I corral Leyner and we proceed into the living room. No sooner have we entered when I'm embraced from behind. I turn around and it's Jeremy Burns, an investment banker who sits two rows behind me at the Knicks games. Jeremy is well known to the Madison Square Garden food vendors for his insatiable appetite for hot dogs, cotton candy, and beer. He is now almost unrecognizable in his new Atkins-induced skeletonlike state. "Who exhumed you?" Leyner belches. I am overcome by embarrassment but secretly wetting myself with laughter. Jeremy tries to sidestep Leyner and as their arms brush, Leyner is covered with the grease that now oozes from Jeremy's pores. Leyner whispers to me, "This dude is all greased up like a rectal thermometer." I push Leyner away and he uses this opportunity to sneak over to the bar for another blast of Don Julio. I am left with Jeremy and his insufferable stories about life on the meat and fat diet, and a million medical questions about food.
If we are what we eat, why do we know so little about food and nutrition?
DOES IT REALLY TAKE SEVEN YEARS TO DIGEST CHEWING GUM?
What is it with seven years? You break a mirror, seven years of bad luck. Each dog year is seven human years. Seven years to digest swallowed gum? What if a dog broke a mirror then swallowed a pack of gum? Sounds like an algebra problem.
Chewing gum is not digestible but it definitely doesn't sit in your stomach for years. Gum actually might help things move through the bowels faster. Sorbitol is sometimes used as a sweetener in gum and this can act as a laxative. What does this mean? Yes, if you look carefully, you should see it floating next to all of those lovely yellow corn kernels.
WHY DOES YOUR PEE SMELL WHEN YOU EAT ASPARAGUS?
Asparagus contains a sulfur compound called mercaptan. It is also found in onions, garlic, rotten eggs, and in the secretions of skunks. The signature smell occurs when this substance is broken down in your digestive system. Not all people have the gene for the enzyme that breaks down mercaptan, so some of you can eat all the asparagus you want without stinking up the place. One study published in the British Journal of Clinical Pharmacology found that only 46 percent of British people tested produced the odor while 100 percent of French people tested did. Insert your favorite French joke here________________________________.

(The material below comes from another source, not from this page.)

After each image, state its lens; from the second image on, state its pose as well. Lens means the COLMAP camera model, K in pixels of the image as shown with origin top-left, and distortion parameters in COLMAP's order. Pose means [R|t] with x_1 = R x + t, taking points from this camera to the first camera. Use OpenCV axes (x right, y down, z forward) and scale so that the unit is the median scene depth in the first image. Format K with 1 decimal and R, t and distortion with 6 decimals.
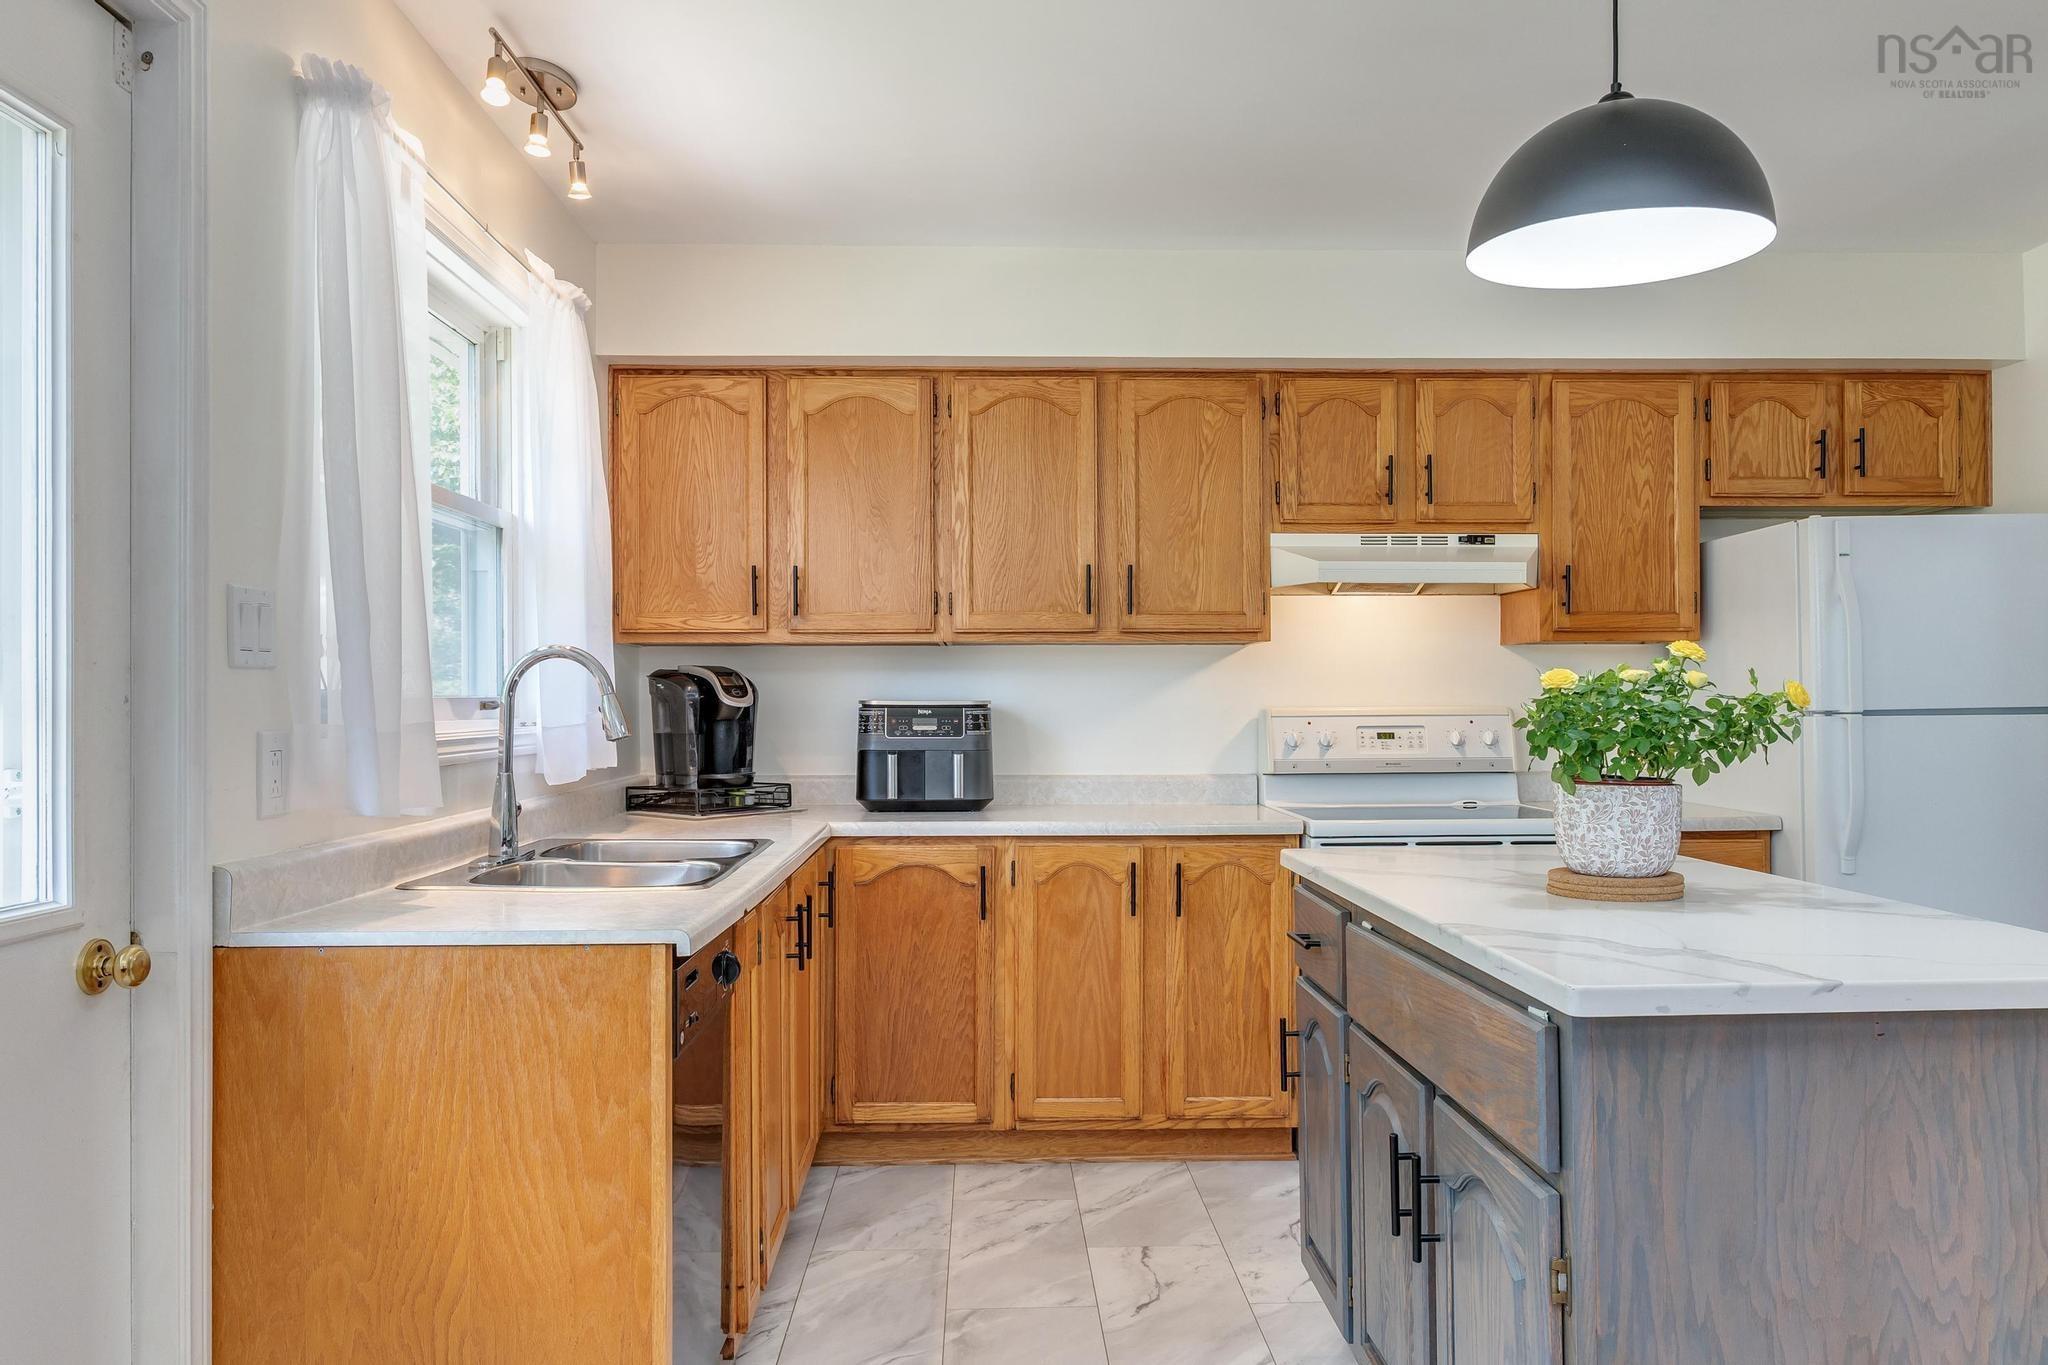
lens RADIAL K [[1388.0, 0, 1019.5], [0, 1388.0, 690.3], [0, 0, 1]] dist [-0.002708, 0.001904]
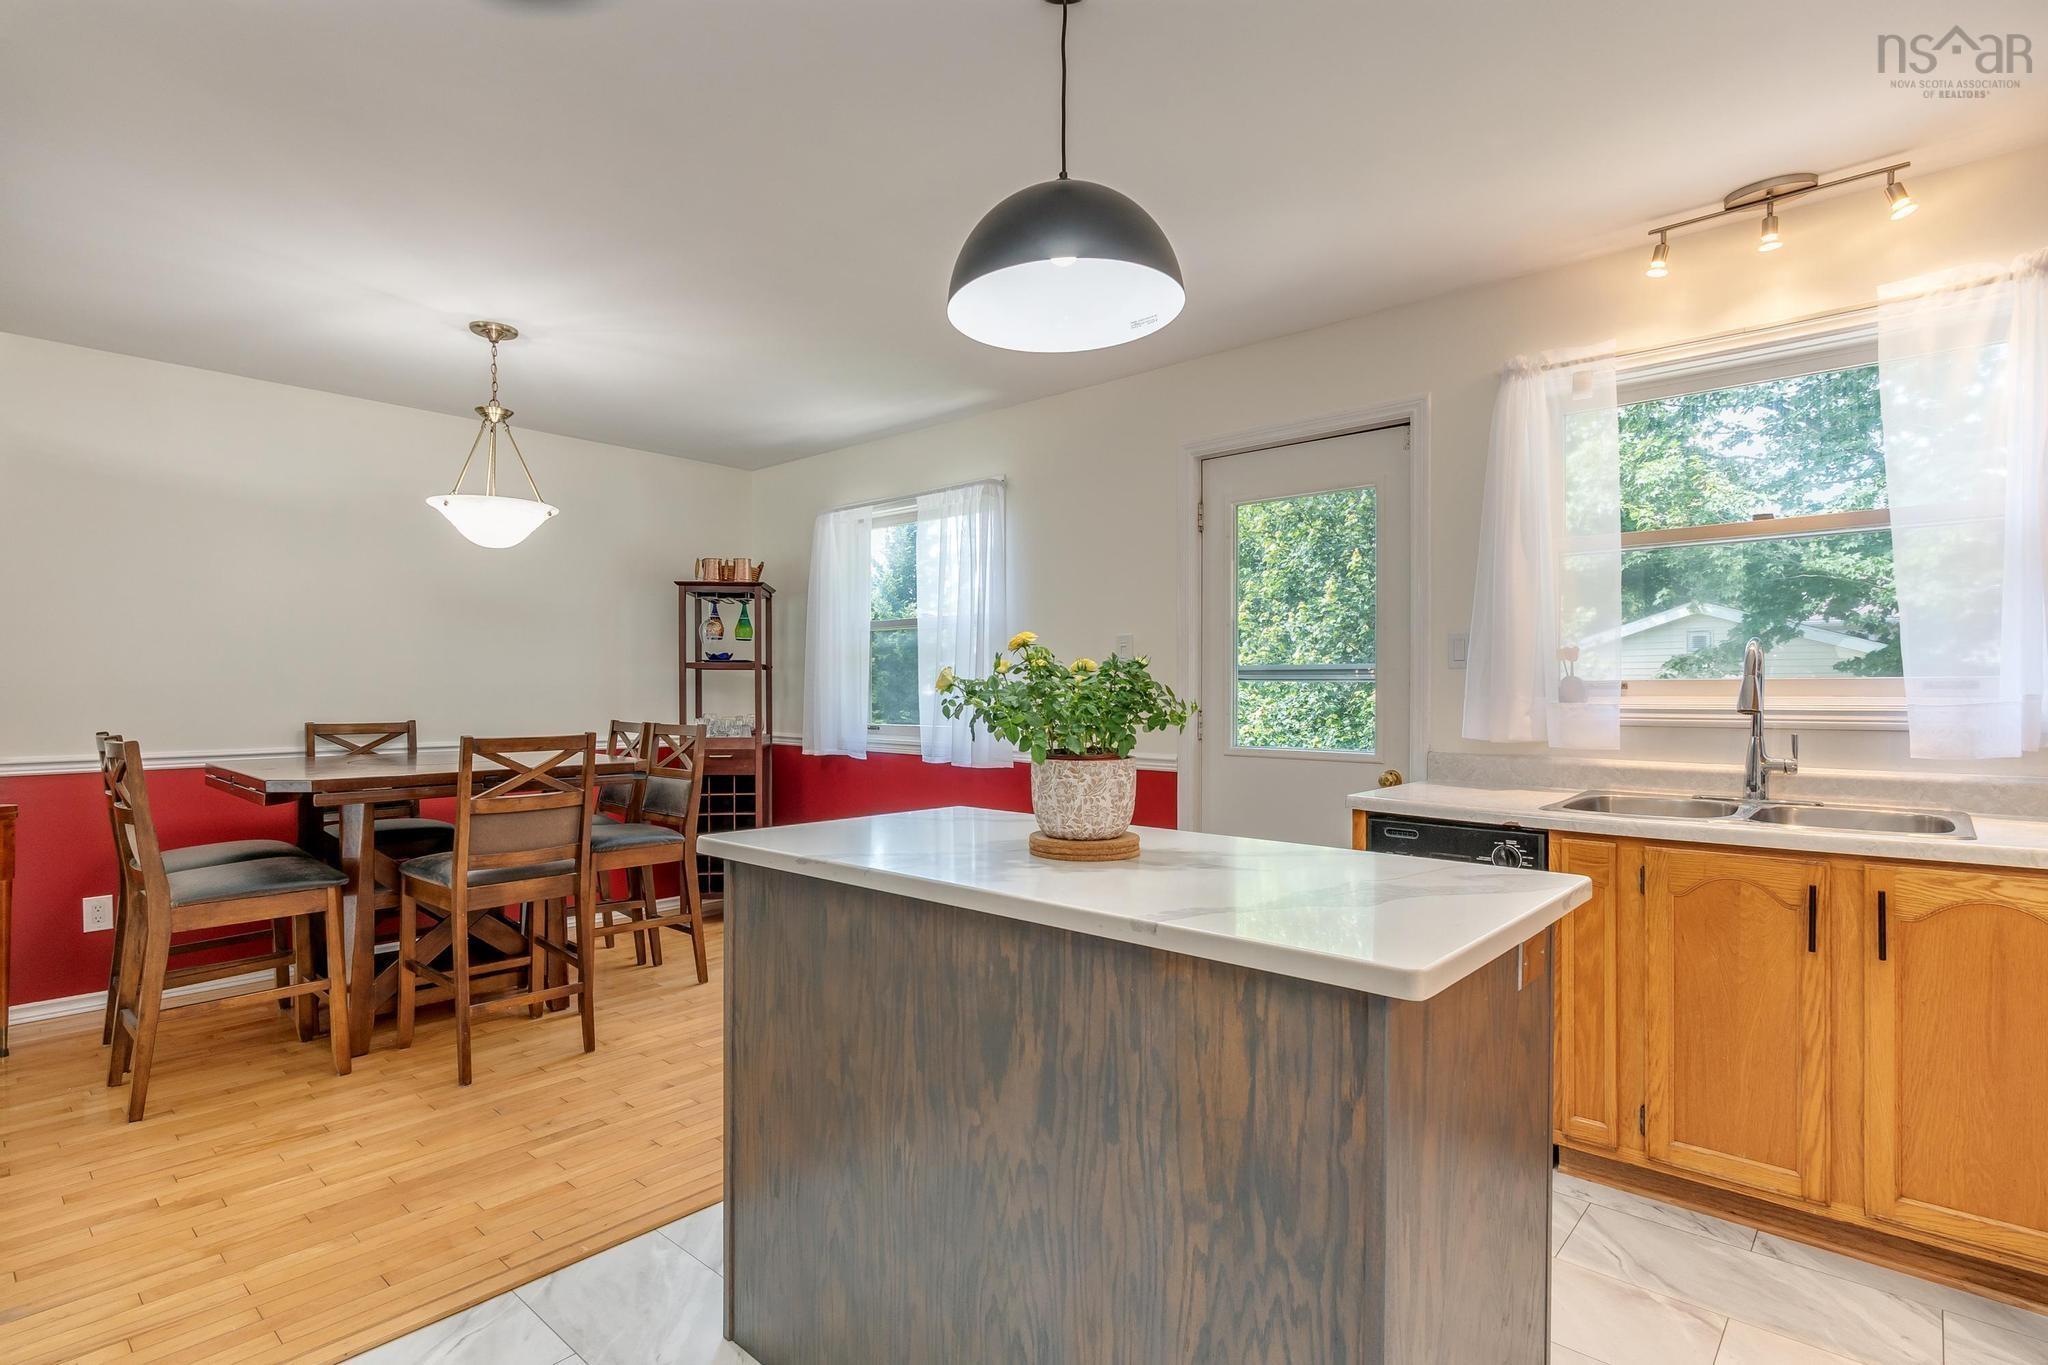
lens RADIAL K [[1006.9, 0, 1024.2], [0, 1006.9, 694.4], [0, 0, 1]] dist [-0.000792, 0.000788]
pose [[-0.689271, 0.008862, -0.724450, 0.557515], [0.009097, 0.999952, 0.003576, 0.007011], [0.724447, -0.004125, -0.689318, 0.806131]]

WHAT CAUSES AN ICE CREAM HEADACHE?
Aaaah, the joy of a Popsicle on a hot summer day.
One theory places the source for the brain freeze in the sinuses, where the pain may be caused by the rapid cooling of air in the frontal sinuses. This triggers local pain receptors.
Another theory postulates that the constriction of blood vessels in the roof and rear of the mouth causes pain receptors to overload and refer the pain to your head. There is a nerve center there, in the back of your mouth, called the sphenopalatine ganglion, and this is the most likely source of the dreaded ice cream headache.
A friend of ours suggested a quick cure of rapidly rubbing your tongue on the roof of your mouth to warm it up. Her demonstration included a bizarre clucking sound. Leyner tried this and found himself followed by a large goose of whom he seems to have become inordinately fond.